Even though she terms them challah-brations, the bakes serve a serious, therapeutic function, giving Jewish women a sense of community and solidarity during what has been a difficult year. “It’s about the process of getting together, slowing down and stopping what we were doing that makes us go a million miles an hour.
“Just breathing and saying, 'Okay, let’s put away that chatting noise in our heads and let’s put intention into our hands and into the dough, and let’s plait into these challot our love, hopes, dreams, thoughts and prayers.”
At the bakes, Gee encourages attendees to think back to their earliest memories of the special, fluffy bread. For Gee, it’s being collected early from school in Manchester by her mother on Fridays and waiting in the car for the fresh loaf from Brackman’s bakery to arrive. She can still vividly recollect the appealing sound of the crinkly brown bag containing the warm loaf, the bread’s sweet aroma, and the ritual of tucking into an extra challah knot with her mum.
"I think there’s something about challah, if you’re Jewish and you’ve grown up with it, it’s not just bread, it’s not just a carb, it’s not like buying a sourdough, there’s a huge amount of nostalgia.”

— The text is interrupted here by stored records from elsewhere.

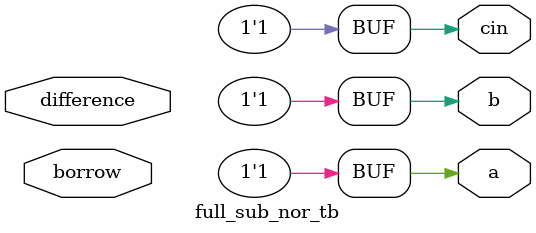
<source format=v>
module full_sub_nor_tb(a,b,cin,difference,borrow);
  input wire difference,borrow;
  output reg a,b,cin;
  full_sub_nor dut(a,b,cin,difference,borrow);
  initial begin
    $monitor("Time=%0t a=%0b b=%0b cin=%0b difference=%0b borrow=%0b",$time,a,b,cin,difference,borrow);
    #5 a=0;b=0;cin=0;
    #5 a=0;b=0;cin=1;
    #5 a=0;b=1;cin=0;
    #5 a=0;b=1;cin=1;
    #5 a=1;b=0;cin=0;
    #5 a=1;b=0;cin=1;
    #5 a=1;b=1;cin=0;
    #5 a=1;b=1;cin=1;
    #5;
  end
endmodule

</source>
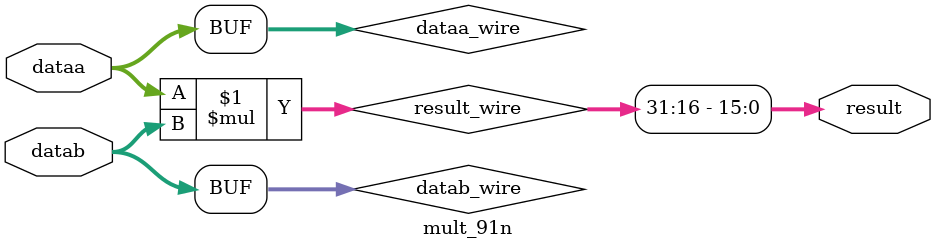
<source format=v>






//synthesis_resources = 
//synopsys translate_off
`timescale 1 ps / 1 ps
//synopsys translate_on
module  mult_91n
	( 
	dataa,
	datab,
	result) /* synthesis synthesis_clearbox=1 */;
	input   [15:0]  dataa;
	input   [15:0]  datab;
	output   [15:0]  result;

	wire signed	[15:0]    dataa_wire;
	wire signed	[15:0]    datab_wire;
	wire signed	[31:0]    result_wire;



	assign dataa_wire = dataa;
	assign datab_wire = datab;
	assign result_wire = dataa_wire * datab_wire;
	assign result = ({result_wire[31:16]});

endmodule //mult_91n
//VALID FILE

</source>
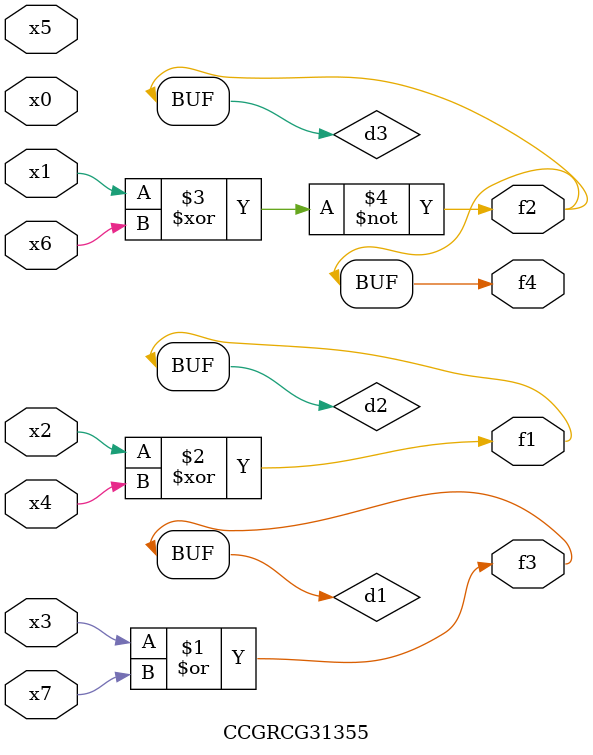
<source format=v>
module CCGRCG31355(
	input x0, x1, x2, x3, x4, x5, x6, x7,
	output f1, f2, f3, f4
);

	wire d1, d2, d3;

	or (d1, x3, x7);
	xor (d2, x2, x4);
	xnor (d3, x1, x6);
	assign f1 = d2;
	assign f2 = d3;
	assign f3 = d1;
	assign f4 = d3;
endmodule

</source>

She shares plenty of tips to make the best challah, like adding flour slowly so you don’t add too much and make your loaf dry and making sure to cool your freshly baked loaf on a wire rack to avoid a soggy bottom.
Ultimately though, she tells me, the best challah is one braided with love. At her challah-brations, it’s certainly not a bread beauty pageant, with the real beauty being in the uniqueness baked into every loaf. “Whatever intentions you bake into your challah is what your loved ones are going to be digesting.”